GET /api/providers/{provider_type}/stats

Get detailed statistics for a specific provider.

  • Success Response (200 OK):

    {
      "provider_type": "openai",
      "enabled": true,
      "healthy": true,
      "priority": 2,
      "request_count": 567,
      "successful_requests": 565,
      "failed_requests": 2,
      "error_rate": 0.003,
      "avg_response_time_ms": 650.2,
      "min_response_time_ms": 200.1,
      "max_response_time_ms": 2500.8,
      "circuit_breaker_state": "closed",
      "last_health_check": "2023-12-12T14:00:00Z",
      "models_available": 25
    }
    

GET /api/tags/{provider_type}

Lists models available from a specific provider.

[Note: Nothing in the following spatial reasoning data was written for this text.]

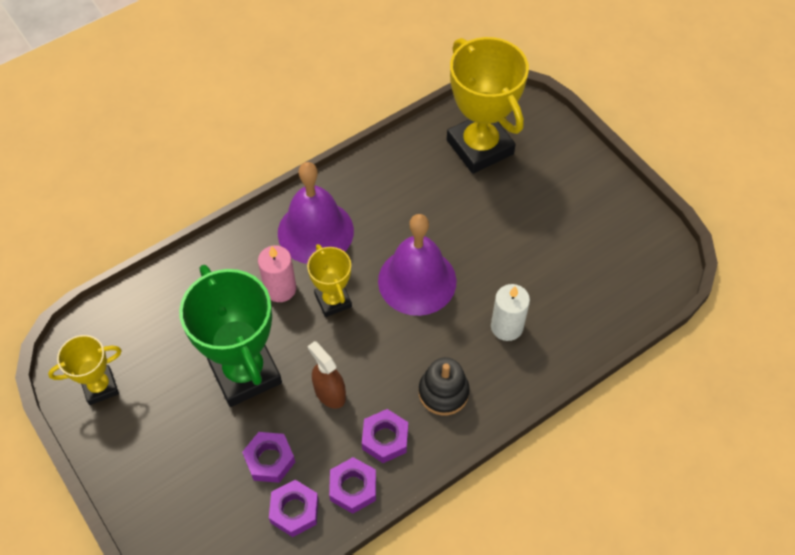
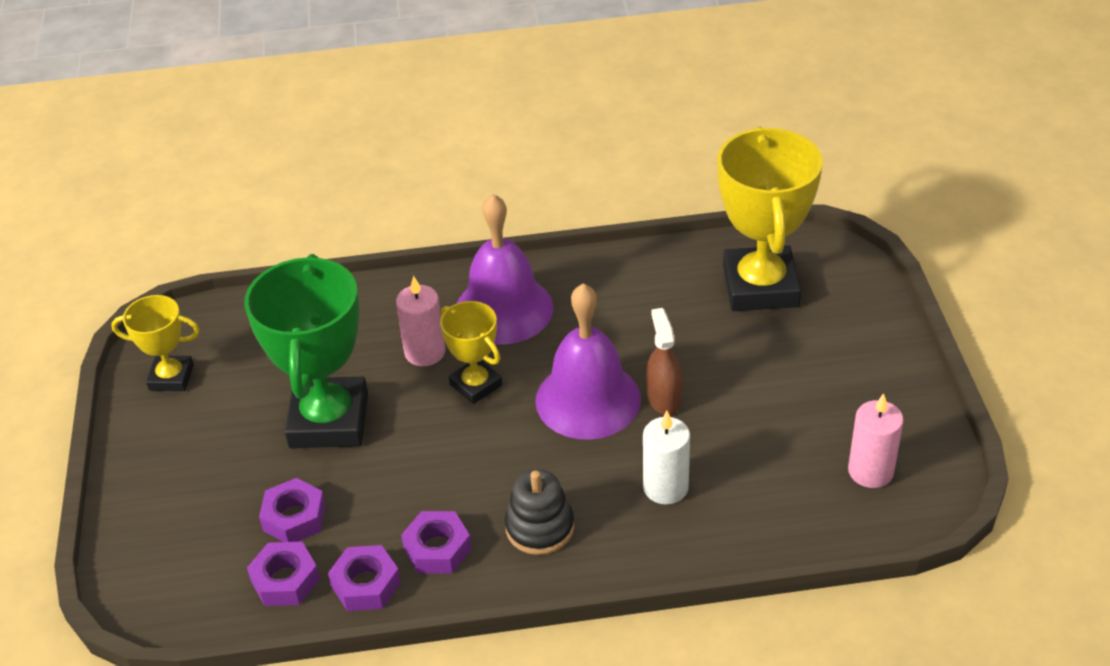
camera: 30 degrees right, 15 degrees down
(329, 393) = (407, 476): brown spray bottle -> brown spray bottle (663, 398)
(333, 300) = (476, 385): yellow trophy -> yellow trophy turned 45 degrees counterclockwise
(625, 261) = (870, 471): none -> pink candle

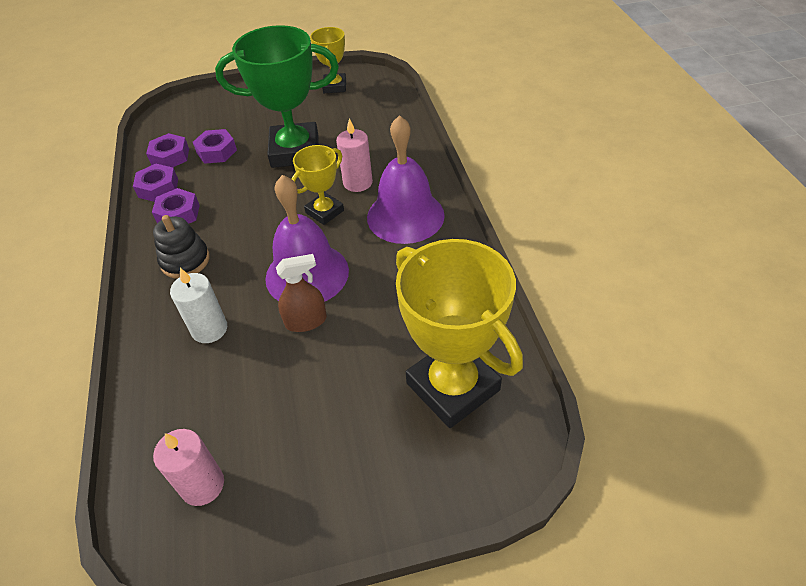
camera: 85 degrees right, 5 degrees up
(760, 286) = (453, 387): yellow trophy -> yellow trophy turned 60 degrees clockwise

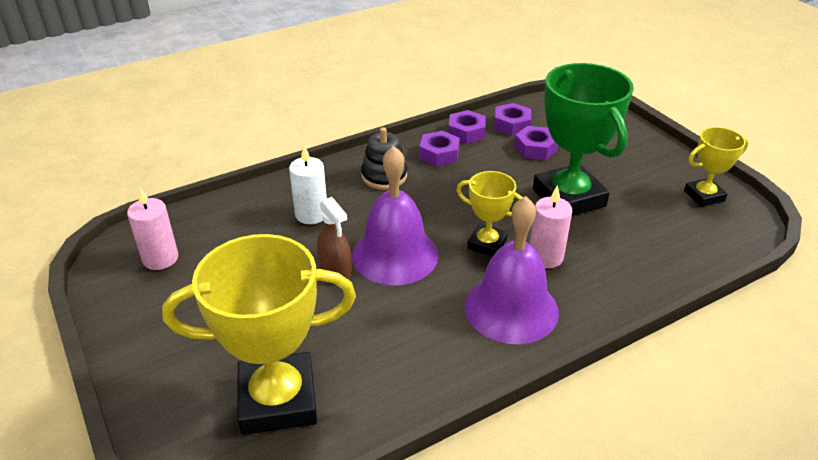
camera: 70 degrees right, 10 degrees down
(453, 387) = (278, 400): yellow trophy -> yellow trophy turned 45 degrees clockwise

  • Success Response (200 OK):

    {
      "models": [
        {
          "name": "gpt-4:latest",
          "provider": "openai",
          "modified_at": "2023-12-12T14:00:00Z",
          "size": 0,
          "digest": "sha256:abcdef1234567890",
          "details": {
            "format": "api",
            "family": "gpt",
            "families": ["gpt"],
            "parameter_size": "Unknown",
            "quantization_level": "Unknown"
          }
        }
      ]
    }
    

Error Responses

The proxy returns standardized error responses for various conditions:

Model Not Found (404)

{
  "error": "Model 'nonexistent-model' not found.",
  "type": "model_not_found"
}

Model Forbidden (403)

{
  "error": "Model 'forbidden-model' is not allowed by the filter.",
  "type": "model_forbidden"
}

OpenRouter API Error (502)

{
  "error": "OpenRouter API error: 401 Unauthorized",
  "type": "openrouter_error"
}

Internal Server Error (500)

{
  "error": "Internal server error",
  "type": "internal_error"
}

Unsupported Endpoints

The following Ollama API endpoints are not supported by the proxy and will return an HTTP 501 Not Implemented error:

  • POST /api/create
  • POST /api/copy
  • DELETE /api/delete
  • POST /api/pull
  • POST /api/push
  • POST /api/blobs/{digest}
  • HEAD /api/blobs/{digest}

These endpoints are related to local model management, which is not applicable when using the OpenRouter proxy.